Nine years ago next month my wife’s grandmother died, and my wife and her younger sister and their father set off early the next morning on a twelve hour car ride to Kansas for the funeral. Lyndie was gone only a few days, but this was back when being parted for any time at all was like Lyra leaving Pantalaimon on the dock of the underworld. While she was gone I worked every day and wrote horrible poetry every night, and on the phone we professed awkward and undying love.

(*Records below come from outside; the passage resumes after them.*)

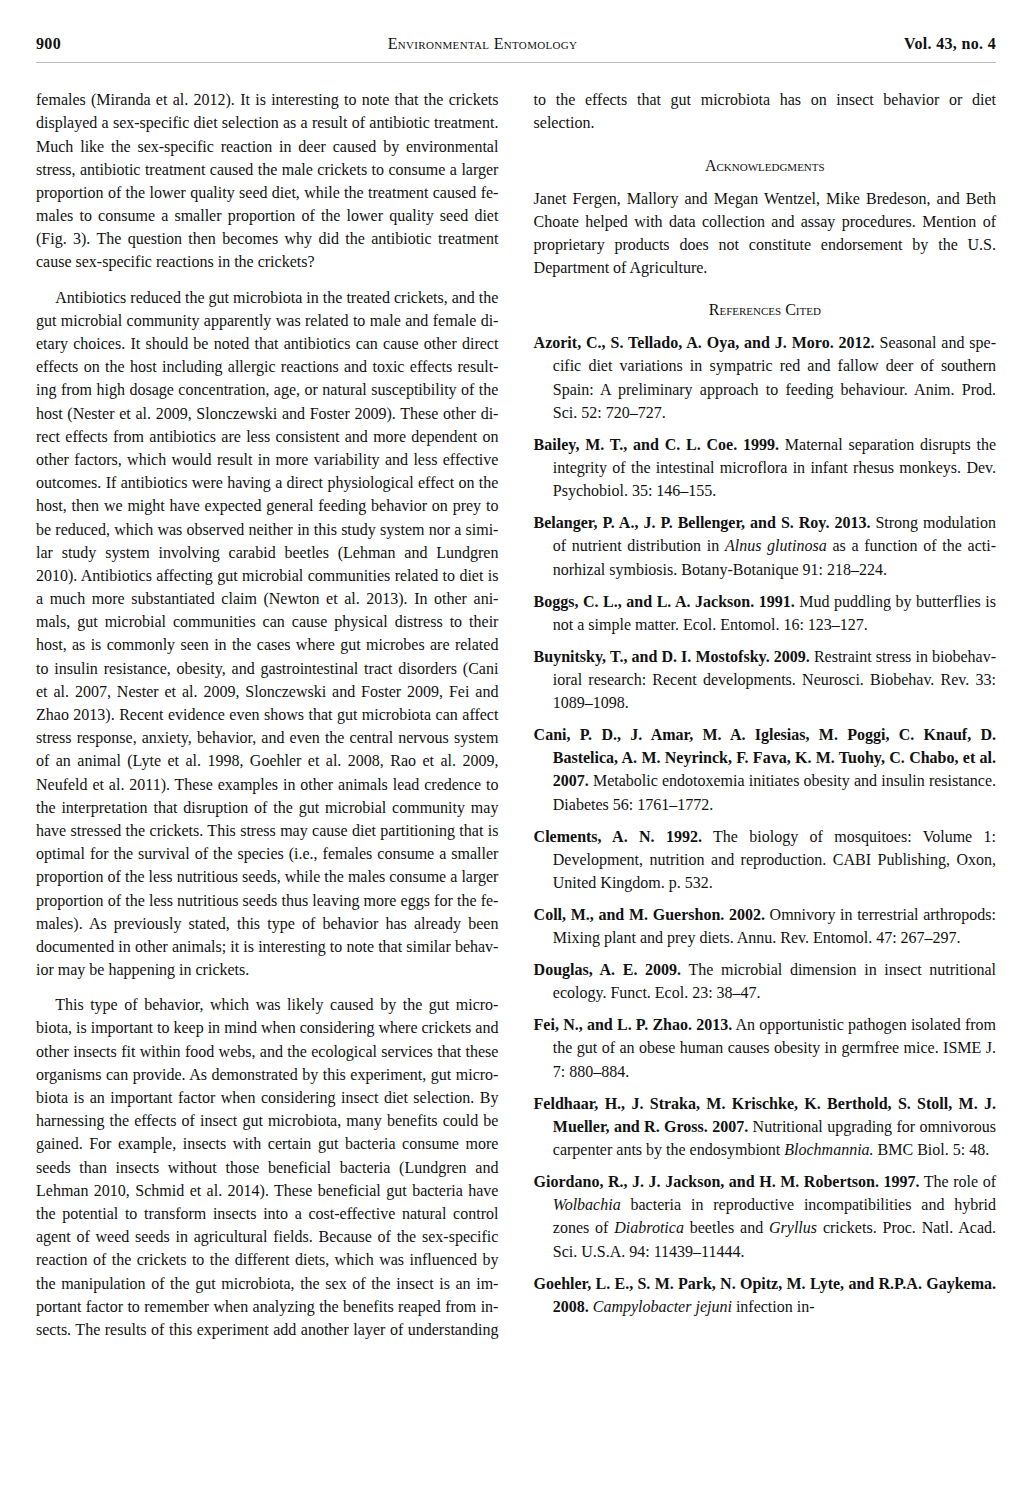900 Environmental Entomology Vol. 43, no. 4
females (Miranda et al. 2012). It is interesting to note that the crickets displayed a sex-specific diet selection as a result of antibiotic treatment. Much like the sex-specific reaction in deer caused by environmental stress, antibiotic treatment caused the male crickets to consume a larger proportion of the lower quality seed diet, while the treatment caused females to consume a smaller proportion of the lower quality seed diet (Fig. 3). The question then becomes why did the antibiotic treatment cause sex-specific reactions in the crickets?
Antibiotics reduced the gut microbiota in the treated crickets, and the gut microbial community apparently was related to male and female dietary choices. It should be noted that antibiotics can cause other direct effects on the host including allergic reactions and toxic effects resulting from high dosage concentration, age, or natural susceptibility of the host (Nester et al. 2009, Slonczewski and Foster 2009). These other direct effects from antibiotics are less consistent and more dependent on other factors, which would result in more variability and less effective outcomes. If antibiotics were having a direct physiological effect on the host, then we might have expected general feeding behavior on prey to be reduced, which was observed neither in this study system nor a similar study system involving carabid beetles (Lehman and Lundgren 2010). Antibiotics affecting gut microbial communities related to diet is a much more substantiated claim (Newton et al. 2013). In other animals, gut microbial communities can cause physical distress to their host, as is commonly seen in the cases where gut microbes are related to insulin resistance, obesity, and gastrointestinal tract disorders (Cani et al. 2007, Nester et al. 2009, Slonczewski and Foster 2009, Fei and Zhao 2013). Recent evidence even shows that gut microbiota can affect stress response, anxiety, behavior, and even the central nervous system of an animal (Lyte et al. 1998, Goehler et al. 2008, Rao et al. 2009, Neufeld et al. 2011). These examples in other animals lead credence to the interpretation that disruption of the gut microbial community may have stressed the crickets. This stress may cause diet partitioning that is optimal for the survival of the species (i.e., females consume a smaller proportion of the less nutritious seeds, while the males consume a larger proportion of the less nutritious seeds thus leaving more eggs for the females). As previously stated, this type of behavior has already been documented in other animals; it is interesting to note that similar behavior may be happening in crickets.
This type of behavior, which was likely caused by the gut microbiota, is important to keep in mind when considering where crickets and other insects fit within food webs, and the ecological services that these organisms can provide. As demonstrated by this experiment, gut microbiota is an important factor when considering insect diet selection. By harnessing the effects of insect gut microbiota, many benefits could be gained. For example, insects with certain gut bacteria consume more seeds than insects without those beneficial bacteria (Lundgren and Lehman 2010, Schmid et al. 2014). These beneficial gut bacteria have the potential to transform insects into a cost-effective natural control agent of weed seeds in agricultural fields. Because of the sex-specific reaction of the crickets to the different diets, which was influenced by the manipulation of the gut microbiota, the sex of the insect is an important factor to remember when analyzing the benefits reaped from insects. The results of this experiment add another layer of understanding to the effects that gut microbiota has on insect behavior or diet selection.
Acknowledgments
Janet Fergen, Mallory and Megan Wentzel, Mike Bredeson, and Beth Choate helped with data collection and assay procedures. Mention of proprietary products does not constitute endorsement by the U.S. Department of Agriculture.
References Cited
Azorit, C., S. Tellado, A. Oya, and J. Moro. 2012. Seasonal and specific diet variations in sympatric red and fallow deer of southern Spain: A preliminary approach to feeding behaviour. Anim. Prod. Sci. 52: 720–727.
Bailey, M. T., and C. L. Coe. 1999. Maternal separation disrupts the integrity of the intestinal microflora in infant rhesus monkeys. Dev. Psychobiol. 35: 146–155.
Belanger, P. A., J. P. Bellenger, and S. Roy. 2013. Strong modulation of nutrient distribution in Alnus glutinosa as a function of the actinorhizal symbiosis. Botany-Botanique 91: 218–224.
Boggs, C. L., and L. A. Jackson. 1991. Mud puddling by butterflies is not a simple matter. Ecol. Entomol. 16: 123–127.
Buynitsky, T., and D. I. Mostofsky. 2009. Restraint stress in biobehavioral research: Recent developments. Neurosci. Biobehav. Rev. 33: 1089–1098.
Cani, P. D., J. Amar, M. A. Iglesias, M. Poggi, C. Knauf, D. Bastelica, A. M. Neyrinck, F. Fava, K. M. Tuohy, C. Chabo, et al. 2007. Metabolic endotoxemia initiates obesity and insulin resistance. Diabetes 56: 1761–1772.
Clements, A. N. 1992. The biology of mosquitoes: Volume 1: Development, nutrition and reproduction. CABI Publishing, Oxon, United Kingdom. p. 532.
Coll, M., and M. Guershon. 2002. Omnivory in terrestrial arthropods: Mixing plant and prey diets. Annu. Rev. Entomol. 47: 267–297.
Douglas, A. E. 2009. The microbial dimension in insect nutritional ecology. Funct. Ecol. 23: 38–47.
Fei, N., and L. P. Zhao. 2013. An opportunistic pathogen isolated from the gut of an obese human causes obesity in germfree mice. ISME J. 7: 880–884.
Feldhaar, H., J. Straka, M. Krischke, K. Berthold, S. Stoll, M. J. Mueller, and R. Gross. 2007. Nutritional upgrading for omnivorous carpenter ants by the endosymbiont Blochmannia. BMC Biol. 5: 48.
Giordano, R., J. J. Jackson, and H. M. Robertson. 1997. The role of Wolbachia bacteria in reproductive incompatibilities and hybrid zones of Diabrotica beetles and Gryllus crickets. Proc. Natl. Acad. Sci. U.S.A. 94: 11439–11444.
Goehler, L. E., S. M. Park, N. Opitz, M. Lyte, and R.P.A. Gaykema. 2008. Campylobacter jejuni infection in-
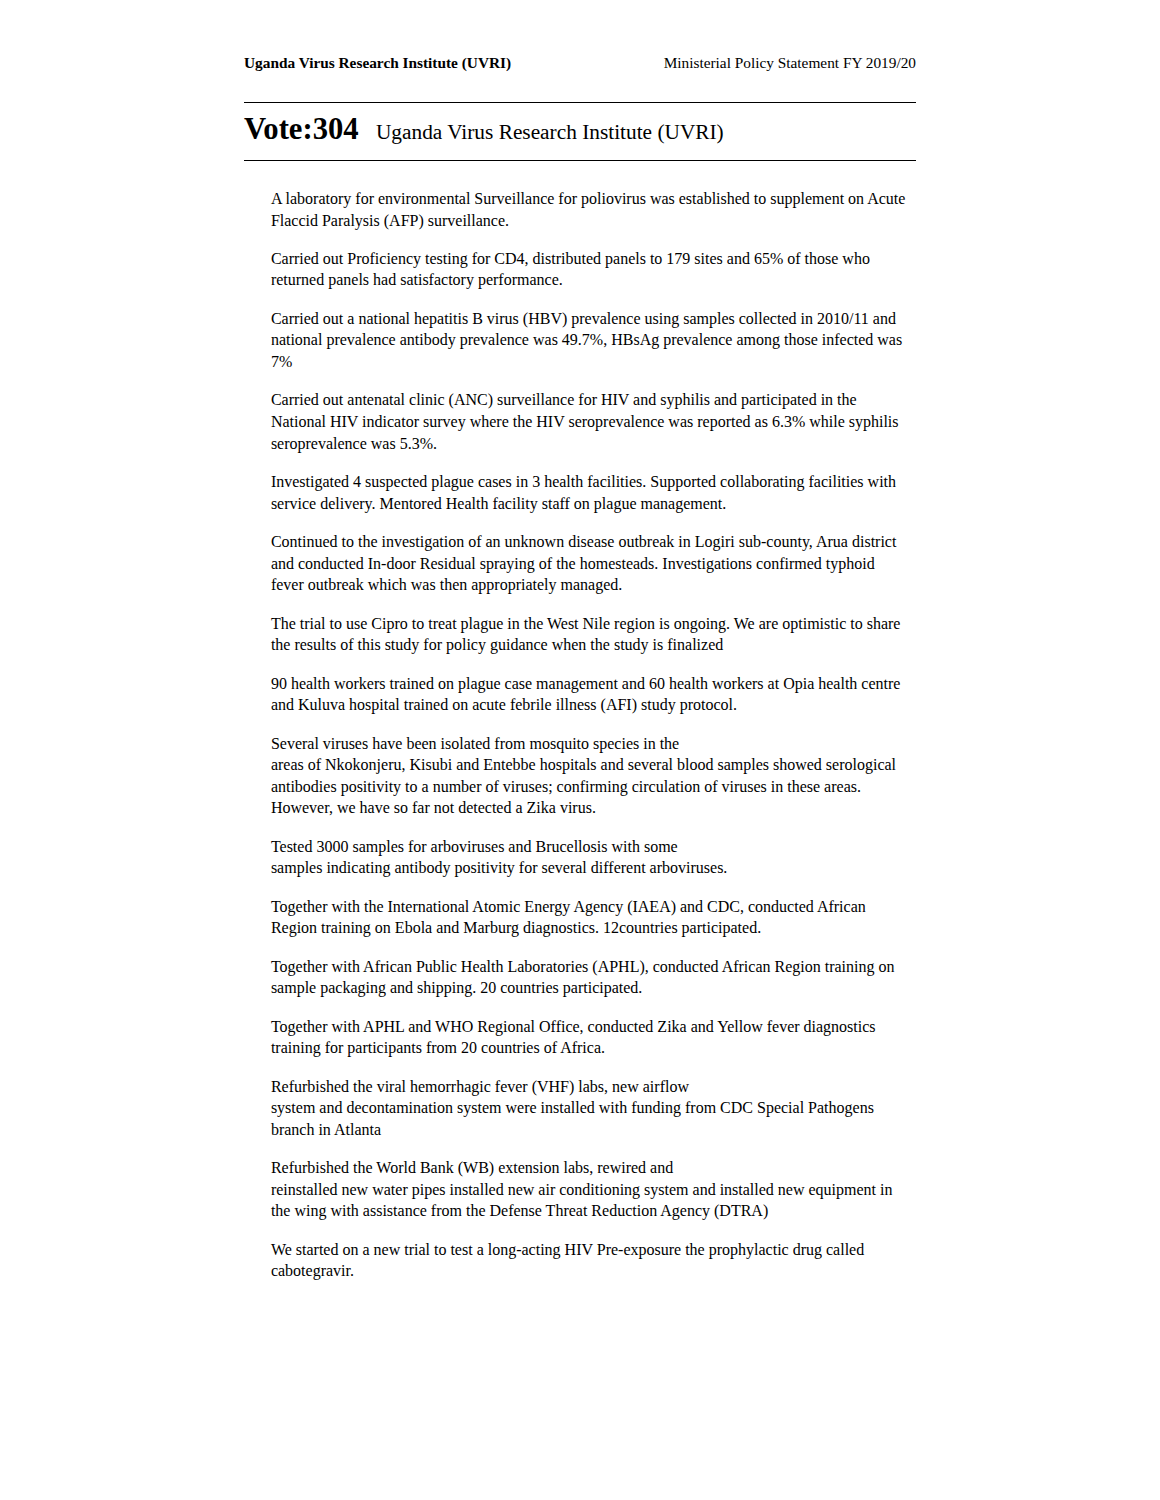Uganda Virus Research Institute (UVRI)
Ministerial Policy Statement FY 2019/20
Vote:304 Uganda Virus Research Institute (UVRI)
A laboratory for environmental Surveillance for poliovirus was established to supplement on Acute Flaccid Paralysis (AFP) surveillance.
Carried out Proficiency testing for CD4, distributed panels to 179 sites and 65% of those who returned panels had satisfactory performance.
Carried out a national hepatitis B virus (HBV) prevalence using samples collected in 2010/11 and national prevalence antibody prevalence was 49.7%, HBsAg prevalence among those infected was 7%
Carried out antenatal clinic (ANC) surveillance for HIV and syphilis and participated in the National HIV indicator survey where the HIV seroprevalence was reported as 6.3% while syphilis seroprevalence was 5.3%.
Investigated 4 suspected plague cases in 3 health facilities. Supported collaborating facilities with service delivery. Mentored Health facility staff on plague management.
Continued to the investigation of an unknown disease outbreak in Logiri sub-county, Arua district and conducted In-door Residual spraying of the homesteads. Investigations confirmed typhoid fever outbreak which was then appropriately managed.
The trial to use Cipro to treat plague in the West Nile region is ongoing. We are optimistic to share the results of this study for policy guidance when the study is finalized
90 health workers trained on plague case management and 60 health workers at Opia health centre and Kuluva hospital trained on acute febrile illness (AFI) study protocol.
Several viruses have been isolated from mosquito species in the
areas of Nkokonjeru, Kisubi and Entebbe hospitals and several blood samples showed serological antibodies positivity to a number of viruses; confirming circulation of viruses in these areas. However, we have so far not detected a Zika virus.
Tested 3000 samples for arboviruses and Brucellosis with some
samples indicating antibody positivity for several different arboviruses.
Together with the International Atomic Energy Agency (IAEA) and CDC, conducted African Region training on Ebola and Marburg diagnostics. 12countries participated.
Together with African Public Health Laboratories (APHL), conducted African Region training on sample packaging and shipping. 20 countries participated.
Together with APHL and WHO Regional Office, conducted Zika and Yellow fever diagnostics training for participants from 20 countries of Africa.
Refurbished the viral hemorrhagic fever (VHF) labs, new airflow
system and decontamination system were installed with funding from CDC Special Pathogens branch in Atlanta
Refurbished the World Bank (WB) extension labs, rewired and
reinstalled new water pipes installed new air conditioning system and installed new equipment in the wing with assistance from the Defense Threat Reduction Agency (DTRA)
We started on a new trial to test a long-acting HIV Pre-exposure the prophylactic drug called cabotegravir.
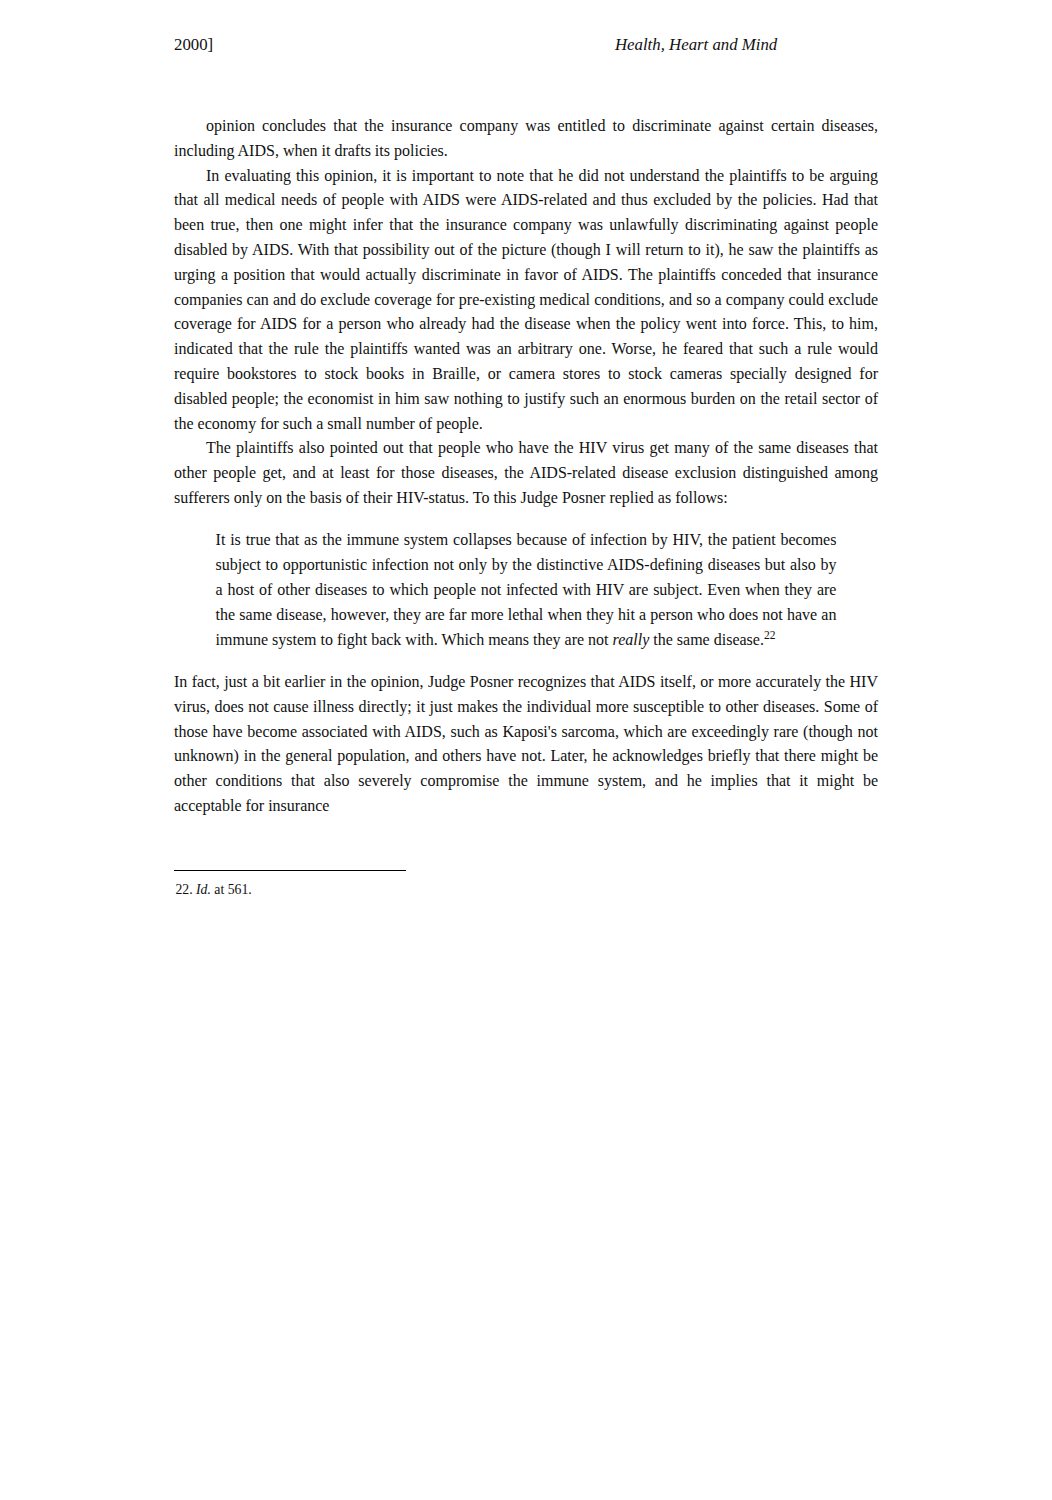2000] Health, Heart and Mind
opinion concludes that the insurance company was entitled to discriminate against certain diseases, including AIDS, when it drafts its policies.
In evaluating this opinion, it is important to note that he did not understand the plaintiffs to be arguing that all medical needs of people with AIDS were AIDS-related and thus excluded by the policies. Had that been true, then one might infer that the insurance company was unlawfully discriminating against people disabled by AIDS. With that possibility out of the picture (though I will return to it), he saw the plaintiffs as urging a position that would actually discriminate in favor of AIDS. The plaintiffs conceded that insurance companies can and do exclude coverage for pre-existing medical conditions, and so a company could exclude coverage for AIDS for a person who already had the disease when the policy went into force. This, to him, indicated that the rule the plaintiffs wanted was an arbitrary one. Worse, he feared that such a rule would require bookstores to stock books in Braille, or camera stores to stock cameras specially designed for disabled people; the economist in him saw nothing to justify such an enormous burden on the retail sector of the economy for such a small number of people.
The plaintiffs also pointed out that people who have the HIV virus get many of the same diseases that other people get, and at least for those diseases, the AIDS-related disease exclusion distinguished among sufferers only on the basis of their HIV-status. To this Judge Posner replied as follows:
It is true that as the immune system collapses because of infection by HIV, the patient becomes subject to opportunistic infection not only by the distinctive AIDS-defining diseases but also by a host of other diseases to which people not infected with HIV are subject. Even when they are the same disease, however, they are far more lethal when they hit a person who does not have an immune system to fight back with. Which means they are not really the same disease.22
In fact, just a bit earlier in the opinion, Judge Posner recognizes that AIDS itself, or more accurately the HIV virus, does not cause illness directly; it just makes the individual more susceptible to other diseases. Some of those have become associated with AIDS, such as Kaposi's sarcoma, which are exceedingly rare (though not unknown) in the general population, and others have not. Later, he acknowledges briefly that there might be other conditions that also severely compromise the immune system, and he implies that it might be acceptable for insurance
Id. at 561.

The night she was due back I carried an old wooden table my mom had refinished years before out to our landlord’s barn. I carried it past piles of motorcycle parts and old tires, the detritus of forgotten work that seems to prop up every old farm building I’ve ever been in. I set it down on the only space of open ground. The dirt floor was stained with oil. The mice scurried across the rafters far above and the moon shone through the cracks in the threadbare roof. An old grain truck, the only thing in the barn that still worked, made a wall beside the ten foot square of open earth in the center of the barn where the table now sat. On the next trip I carried oil lamps, and music. When Lyndie called and said she was home and was coming over, I started the tea and carried it out in the ceramic pot her sister had bought for us in San Francisco.
She showed up, spunky and tired from the day in the car, and we kissed and hugged and assured ourselves of permanence. I led her to the rickety door on the side of the barn by the field, away from the road. I left her for a moment while I lit the lamps and when I returned I made her close her eyes. I took her hand and made my way through the piles and beams of a life passed by, and emerged on the small circle of glowing light that surrounded the table and got lost in the rafters far above. In jeans and sweaters we sipped our tea beside the grain truck, and later we danced slow around the filthy floor, two months from getting married.
Last night we dropped Yosi off at church and set of on our weekly date. The sky that had been sunny and warm in the afternoon was now dark and cold, rain pouring down and dying leaves blowing from the trees like snow on fire. “Let’s just get our coffee and sit in the car this time,” she said. We parked in the empty playground parking lot and watched the rain on the windshield, dancing through the light of the street lamps while The Decemberists moaned through the car speakers about dead lovers. We spoke little, we touched even less, but we were one. Our windows fogged up as we breathed in the contentment of communion.
A little while later another car pulled in and parked on the other side of the lot, hiding from the town in the dark, shivering night. Their lights went out, and some minutes later Lyndie ventured they were probably making out. “Maybe they’re doing exactly what we’re doing,” I said. “No,” she said, “they’re totally making out.”
When the music stopped we pulled out the big umbrella and walked around the running track, alone in all the world but for the amorous pair in the parking lot. The tattered hem of my jeans dragged in the puddles and her feet were cold in their flip flops by the time we got back to the car. October brings with it every year a cold that forces us inside, closer to those we can drift from in the expansive warmth of the earlier months. If summer is the tide that pushes us high onto sand we’ve never known, fall is the ebb that pulls us back where we belong. We sat in the car and I was sure of God, as a few miles away my daughter learned things about Him it seems I can believe on any day but Sunday anymore.
Nine years ago we danced in the oil lambency of an ancient barn and an infant love, and the thousands of intervening days have seen things I never could have imagined. But in the passenger seat of our car, my hand in the rain and my wife leaning against her window postulating on the escapades of another couple, I find the same low ember glowing in the interstitial space between our hearts, and the rain and house moves and children and fights and loneliness that can haunt even the best of honest marriages has done nothing to smother it.
We are broken and alive, which is all I ever hope to be.